Awalnya gue bingung. Tapi kemudian kakak gue mengajukan pertanyaan, "Emangnya kamu tahu kenapa Mama tugas kerjanya di Sumatera? Kenapa nggak di Pulau Jawa aja?". "Hmmm, memang barokahnya di situ?", gue jawab. "Itu kan persepsi kamu aja. Kamu mah nggak tau alasan konkretnya apa. Yang tau ya cuma Allah", begitu kakak gue bilang. "Tapi persepsi kamu itu bukan berarti salah. Kita memang harus punya persepsi yang baik sama Allah. Yang penting kita berhusnudhon-billah, percaya sama Allah yang baik-baik aja", lanjutnya. "Everything happens for no reason to us, but Allah", kakak gue menyimpulkan.

I couldn't agree more! Dengan berpikir seperti itu, gue nggak perlu sulit-sulit mencari alasan atas terjadinya suatu event dalam kehidupan kita. Allah pasti punya alasan, dan itu pasti alasan yang sangaaaaat baik di mataNya.


"....boleh jadi kamu membenci sesuatu, padahal ia amat baik bagimu, dan boleh jadi (pula) kamu menyukai sesuatu, padahal ia amat buruk bagimu; Allah mengetahui, sedang kamu tidak mengetahui" 
(QS:Al-Baqarah:216)

Gue pernah dikecewakan oleh plot hidup gue yang nggak sesuai sama yang gue bayangkan. Gue rasa, semua orang pernah ya? Tapi dari kekecewaan itu gue belajar, bahwa nggak semuanya berjalan seperti apa yang kita impikan. Kita punya plot, Allah juga punya plot. Dan semuanya bukan terjadi sesuai dengan plot kita, melainkan plot Allah. Dan plotNya tentu jauh lebih baik daripada plot kita. 
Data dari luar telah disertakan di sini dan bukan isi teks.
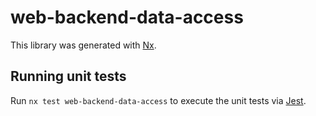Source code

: # web-backend-data-access

This library was generated with [Nx](https://nx.dev).

## Running unit tests

Run `nx test web-backend-data-access` to execute the unit tests via [Jest](https://jestjs.io).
Sejujurnya sih, sebagai manusia biasa, terkadang gue kecewa ketika merasa apa yang gue harapkan tidak kunjung terjadi. Gue kecewa ketika merasa plot Allah dan plot gue begitu berbeda. Tapi gue selalu camkan pada diri sendiri, kalau saat ini gue sedang menjalani plotnya Allah, bukan plot gue sendiri. Dan gue kembali optimis kala mengingat bahwa plot Allah bisa saja berubah seiring dengan doa yang gue panjatkan. Mungkin doa gue belum dikabulkan karena doa-doa itu terkirim untuk menghapus dosa-dosa gue? Who knows.
So, instead of questioning our own plot twist, jalani saja plot yang ada, and be surprised.